Marc Ratkovic

Séminaires généraux
amse seminar

Marc Ratkovic

University of Mannheim
Large Language Models for Statistical Inference: Context Augmentation with Applications to the Two-Sample Problem, Regression, and Concordance
Lieu

IBD Amphi

Îlot Bernard du Bois - Amphithéâtre

AMU - AMSE
5-9 boulevard Maurice Bourdet
13001 Marseille

Date(s)
Lundi 24 mars 2025
11:30 à 12:45
Contact(s)

Nicolas Clootens : nicolas.clootens[at]univ-amu.fr
Romain Ferrali : romain.ferrali[at]univ-amu.fr

Résumé

Text data pose significant challenges for statistical inference due to their high dimensionality and unstructured nature, and conventional methods based on fixed embeddings or topic models often oversimplify linguistic complexity without providing formal inferential guarantees. In this work, I integrate large language models (LLMs) with statistical inference by employing them to generate latent contexts that serve as auxiliary information. I introduce a clause function that quantifies the interaction between an observed text string and its LLM-generated latent contexts, and by averaging over these contexts, obtain string-level statistics.
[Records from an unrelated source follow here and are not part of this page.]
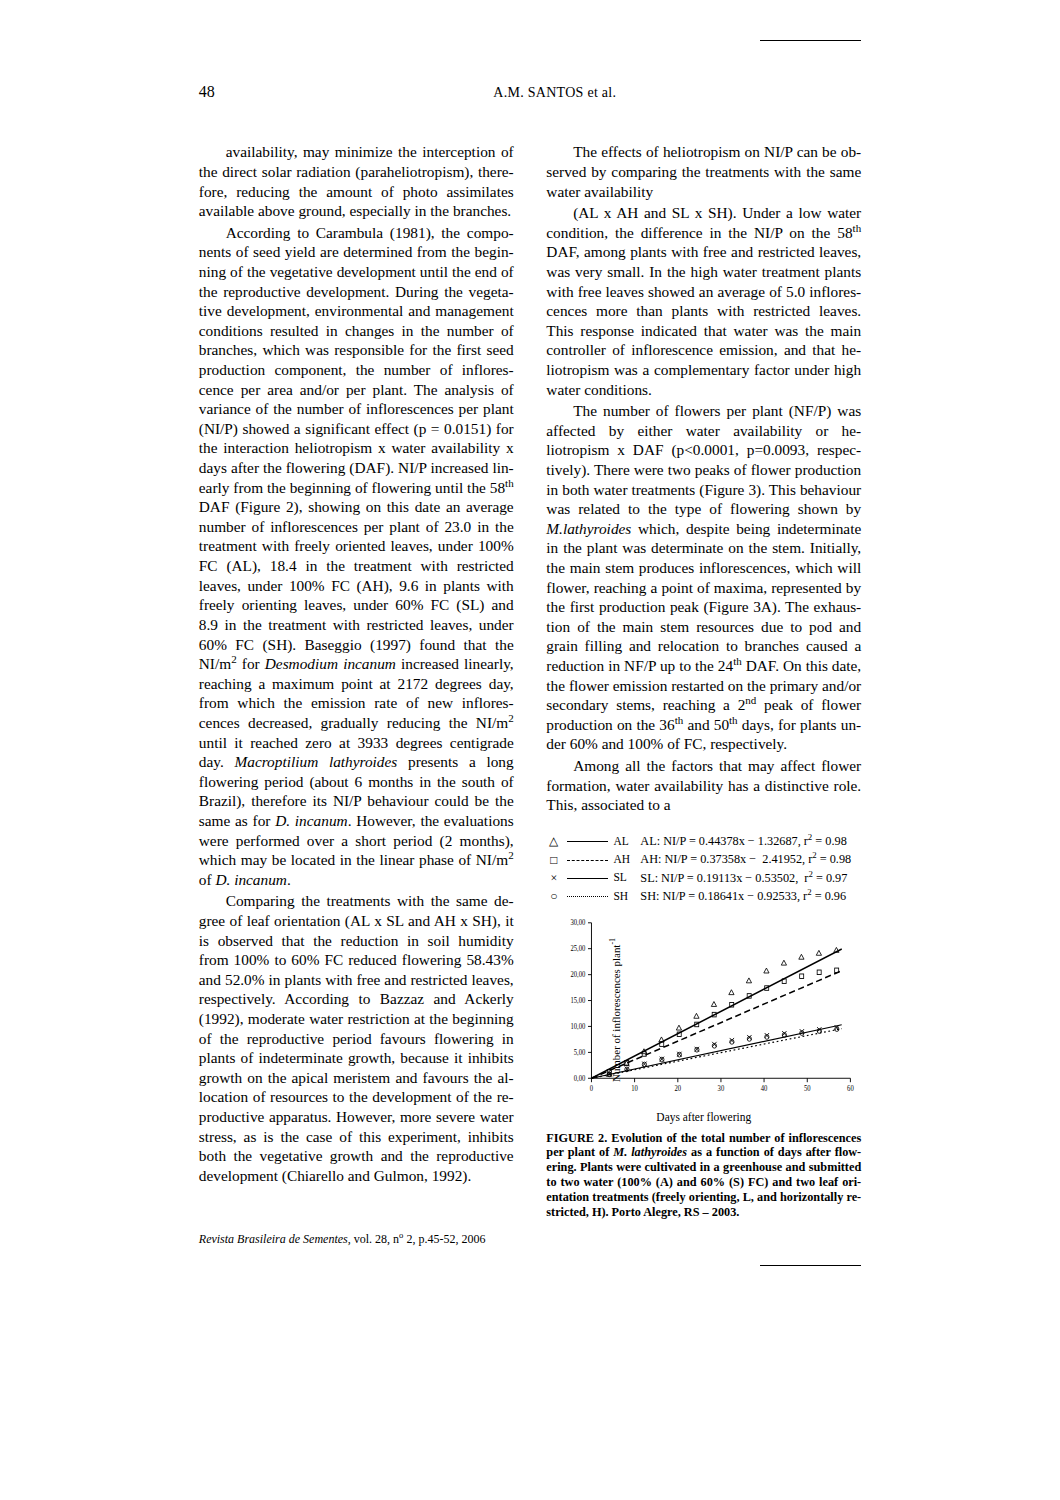48
A.M. SANTOS et al.
availability, may minimize the interception of the direct solar radiation (paraheliotropism), therefore, reducing the amount of photo assimilates available above ground, especially in the branches.
According to Carambula (1981), the components of seed yield are determined from the beginning of the vegetative development until the end of the reproductive development. During the vegetative development, environmental and management conditions resulted in changes in the number of branches, which was responsible for the first seed production component, the number of inflorescence per area and/or per plant. The analysis of variance of the number of inflorescences per plant (NI/P) showed a significant effect (p = 0.0151) for the interaction heliotropism x water availability x days after the flowering (DAF). NI/P increased linearly from the beginning of flowering until the 58th DAF (Figure 2), showing on this date an average number of inflorescences per plant of 23.0 in the treatment with freely oriented leaves, under 100% FC (AL), 18.4 in the treatment with restricted leaves, under 100% FC (AH), 9.6 in plants with freely orienting leaves, under 60% FC (SL) and 8.9 in the treatment with restricted leaves, under 60% FC (SH). Baseggio (1997) found that the NI/m2 for Desmodium incanum increased linearly, reaching a maximum point at 2172 degrees day, from which the emission rate of new inflorescences decreased, gradually reducing the NI/m2 until it reached zero at 3933 degrees centigrade day. Macroptilium lathyroides presents a long flowering period (about 6 months in the south of Brazil), therefore its NI/P behaviour could be the same as for D. incanum. However, the evaluations were performed over a short period (2 months), which may be located in the linear phase of NI/m2 of D. incanum.
Comparing the treatments with the same degree of leaf orientation (AL x SL and AH x SH), it is observed that the reduction in soil humidity from 100% to 60% FC reduced flowering 58.43% and 52.0% in plants with free and restricted leaves, respectively. According to Bazzaz and Ackerly (1992), moderate water restriction at the beginning of the reproductive period favours flowering in plants of indeterminate growth, because it inhibits growth on the apical meristem and favours the allocation of resources to the development of the reproductive apparatus. However, more severe water stress, as is the case of this experiment, inhibits both the vegetative growth and the reproductive development (Chiarello and Gulmon, 1992).
The effects of heliotropism on NI/P can be observed by comparing the treatments with the same water availability
(AL x AH and SL x SH). Under a low water condition, the difference in the NI/P on the 58th DAF, among plants with free and restricted leaves, was very small. In the high water treatment plants with free leaves showed an average of 5.0 inflorescences more than plants with restricted leaves. This response indicated that water was the main controller of inflorescence emission, and that heliotropism was a complementary factor under high water conditions.
The number of flowers per plant (NF/P) was affected by either water availability or heliotropism x DAF (p<0.0001, p=0.0093, respectively). There were two peaks of flower production in both water treatments (Figure 3). This behaviour was related to the type of flowering shown by M.lathyroides which, despite being indeterminate in the plant was determinate on the stem. Initially, the main stem produces inflorescences, which will flower, reaching a point of maxima, represented by the first production peak (Figure 3A). The exhaustion of the main stem resources due to pod and grain filling and relocation to branches caused a reduction in NF/P up to the 24th DAF. On this date, the flower emission restarted on the primary and/or secondary stems, reaching a 2nd peak of flower production on the 36th and 50th days, for plants under 60% and 100% of FC, respectively.
Among all the factors that may affect flower formation, water availability has a distinctive role. This, associated to a
△ AL AL: NI/P = 0.44378x − 1.32687, r2 = 0.98
□ AH AH: NI/P = 0.37358x − 2.41952, r2 = 0.98
× SL SL: NI/P = 0.19113x − 0.53502, r2 = 0.97
○ SH SH: NI/P = 0.18641x − 0.92533, r2 = 0.96
Number of inflorescences plant-1
0,00 5,00 10,00 15,00 20,00 25,00 30,00 0 10 20 30 40 50 60
Days after flowering
FIGURE 2. Evolution of the total number of inflorescences per plant of M. lathyroides as a function of days after flowering. Plants were cultivated in a greenhouse and submitted to two water (100% (A) and 60% (S) FC) and two leaf orientation treatments (freely orienting, L, and horizontally restricted, H). Porto Alegre, RS – 2003.
Revista Brasileira de Sementes, vol. 28, no 2, p.45-52, 2006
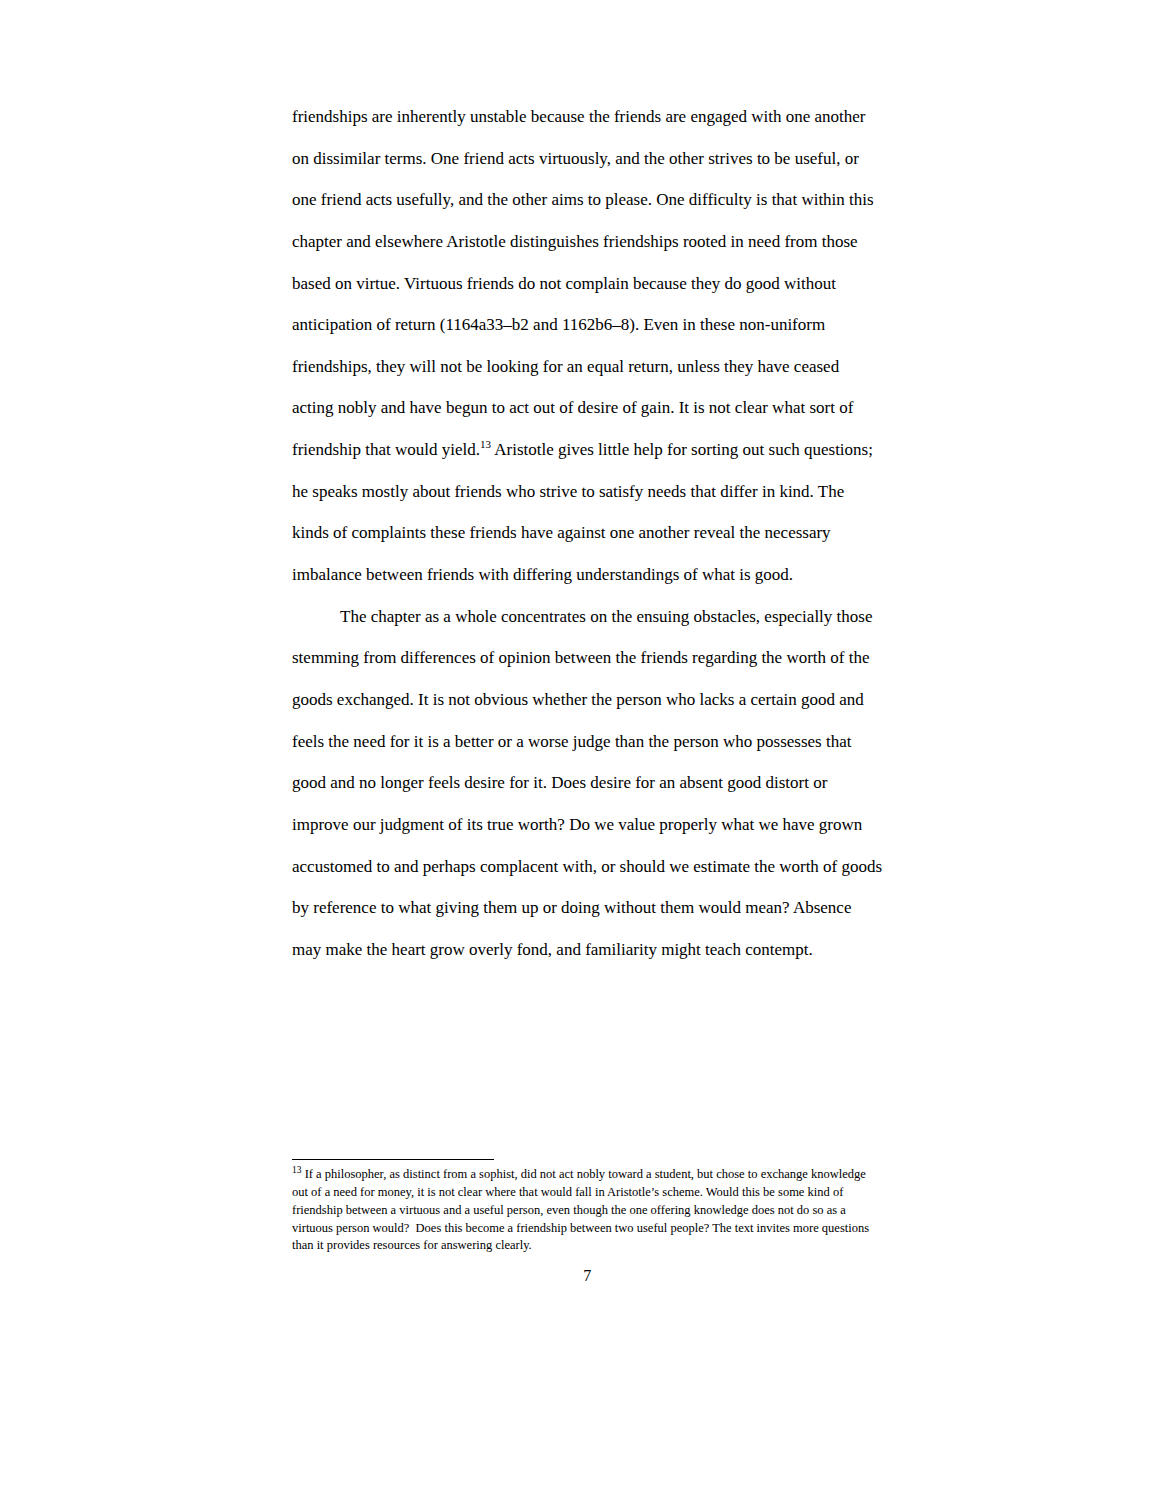friendships are inherently unstable because the friends are engaged with one another on dissimilar terms. One friend acts virtuously, and the other strives to be useful, or one friend acts usefully, and the other aims to please. One difficulty is that within this chapter and elsewhere Aristotle distinguishes friendships rooted in need from those based on virtue. Virtuous friends do not complain because they do good without anticipation of return (1164a33–b2 and 1162b6–8). Even in these non-uniform friendships, they will not be looking for an equal return, unless they have ceased acting nobly and have begun to act out of desire of gain. It is not clear what sort of friendship that would yield.13 Aristotle gives little help for sorting out such questions; he speaks mostly about friends who strive to satisfy needs that differ in kind. The kinds of complaints these friends have against one another reveal the necessary imbalance between friends with differing understandings of what is good.
The chapter as a whole concentrates on the ensuing obstacles, especially those stemming from differences of opinion between the friends regarding the worth of the goods exchanged. It is not obvious whether the person who lacks a certain good and feels the need for it is a better or a worse judge than the person who possesses that good and no longer feels desire for it. Does desire for an absent good distort or improve our judgment of its true worth? Do we value properly what we have grown accustomed to and perhaps complacent with, or should we estimate the worth of goods by reference to what giving them up or doing without them would mean? Absence may make the heart grow overly fond, and familiarity might teach contempt.
13 If a philosopher, as distinct from a sophist, did not act nobly toward a student, but chose to exchange knowledge out of a need for money, it is not clear where that would fall in Aristotle’s scheme. Would this be some kind of friendship between a virtuous and a useful person, even though the one offering knowledge does not do so as a virtuous person would? Does this become a friendship between two useful people? The text invites more questions than it provides resources for answering clearly.
7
Under standard support and ignorability assumptions along with additional regularity conditions, I characterize the limiting distribution of these statistics—a result that extends to averages, regression coefficients, and robust rank- and quantile-based alternatives. Applications to a two-sample test and a regression model with text-based predictors and outcomes demonstrate the utility of this framework for rigorous inference on textual data.